GIVEN EXERCISE 1
Which countries does the news page name as being in broad agreement on the bank levy or as hoped to join them?

PAGE
────────

Monday, April 05, 2010

Today's Headlines


Bloomberg:

  • Brown Says Global Bank Levy Agreement Getting Closer, FT Reports. U.K. Prime Minister Gordon Brown said yesterday that the governments of the world’s leading economies are nearing agreement on a “global responsibility levy” on banks, the Financial Times reported. Brown told the newspaper that Britain, Germany and France are in broad agreement and he hopes the U.S. will join them.

────────

GIVEN EXERCISE 2
Can you update the part of the rows that runs from the start of the rows through the line containing "var sketch = newSketch(context, id", replacing "Q0" with "planeQuery" and changing nothing else? Give only those lines, and leave the pictures out.

(Lines of data)

────────

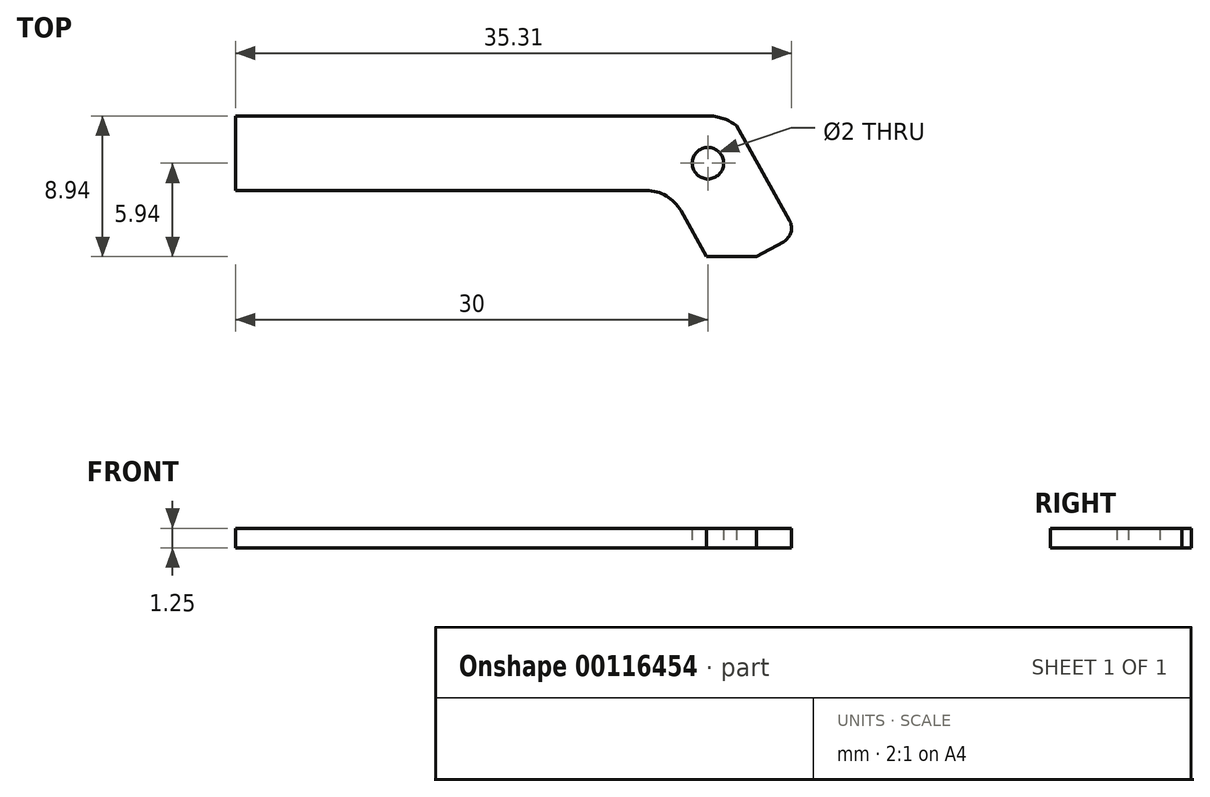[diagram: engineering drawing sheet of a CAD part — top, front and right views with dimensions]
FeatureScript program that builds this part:
annotation { "Feature Type Name" : "Feature", "Feature Type Description" : "" }
export const myFeature = defineFeature(function(context is Context, id is Id, definition is map)
    precondition{}
    {
        {
            var Q0;
            Q0=qCreatedBy(makeId("Top.planeOp"),FACE);
            var sketch = newSketch(context, id + "F0", { "sketchPlane" : qUnion([Q0])});
            skCircle(sketch, "E0", {"center": v(0, 0) * mm, "radius": 1 * mm});
            skArc(sketch, "E1", {"start": v(1.81, 2.4) * mm, "mid": v(0.95, 2.84) * mm, "end": v(0, 3) * mm});
            skLineSegment(sketch, "E2", {"start": v(-1.73, -3.02) * mm, "end": v(-0.1, -5.94) * mm});
            skLineSegment(sketch, "E3", {"start": v(1.81, 2.4) * mm, "end": v(5.18, -3.63) * mm});
            skLineSegment(sketch, "E4", {"start": v(3.1, -5.94) * mm, "end": v(-0.1, -5.94) * mm});
            skLineSegment(sketch, "E5", {"start": v(3.1, -5.94) * mm, "end": v(4.8, -5) * mm});
            skLineSegment(sketch, "E6", {"start": v(-3.9, -1.74) * mm, "end": v(-30, -1.74) * mm});
            skLineSegment(sketch, "E7", {"start": v(0, 3) * mm, "end": v(-30, 3) * mm});
            skLineSegment(sketch, "E8", {"start": v(-30, 3) * mm, "end": v(-30, -1.74) * mm});
            skPoint(sketch, "E9.visualSharp", {"position": v(-2.44, -1.74) * mm});
            skArc(sketch, "E9.filletArc", {"start": v(-1.73, -3.02) * mm, "mid": v(-2.64, -2.09) * mm, "end": v(-3.9, -1.74) * mm});
            skPoint(sketch, "E10.visualSharp", {"position": v(5.67, -4.5) * mm});
            skArc(sketch, "E10.filletArc", {"start": v(4.8, -5) * mm, "mid": v(5.27, -4.4) * mm, "end": v(5.18, -3.63) * mm});
            skSolve(sketch);
        }
        {
            var Q0;
            Q0=makeQuery(id+"F0.imprint","IMPRINT",FACE,{"disambiguationData":[TD([[makeQuery(id+"F0.imprint","IMPRINT",EDGE,{"derivedFrom":sQuery(id+"F0.wireOp",EDGE,"E0")}),-1.0]])]});
            extrude(context, id + "F1", {"entities" : qUnion([Q0]), "depth" : 1.25 * mm});
        }
    });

────────

CORRECT RESULT 1
Britain, Germany, France, the U.S.

CORRECT RESULT 2
[diagram: engineering drawing sheet of a CAD part — top, front and right views with dimensions]
FeatureScript program that builds this part:
annotation { "Feature Type Name" : "Feature", "Feature Type Description" : "" }
export const myFeature = defineFeature(function(context is Context, id is Id, definition is map)
    precondition{}
    {
        {
            var planeQuery;
            planeQuery=qCreatedBy(makeId("Top.planeOp"),FACE);
            var sketch = newSketch(context, id + "F0", { "sketchPlane" : qUnion([planeQuery])});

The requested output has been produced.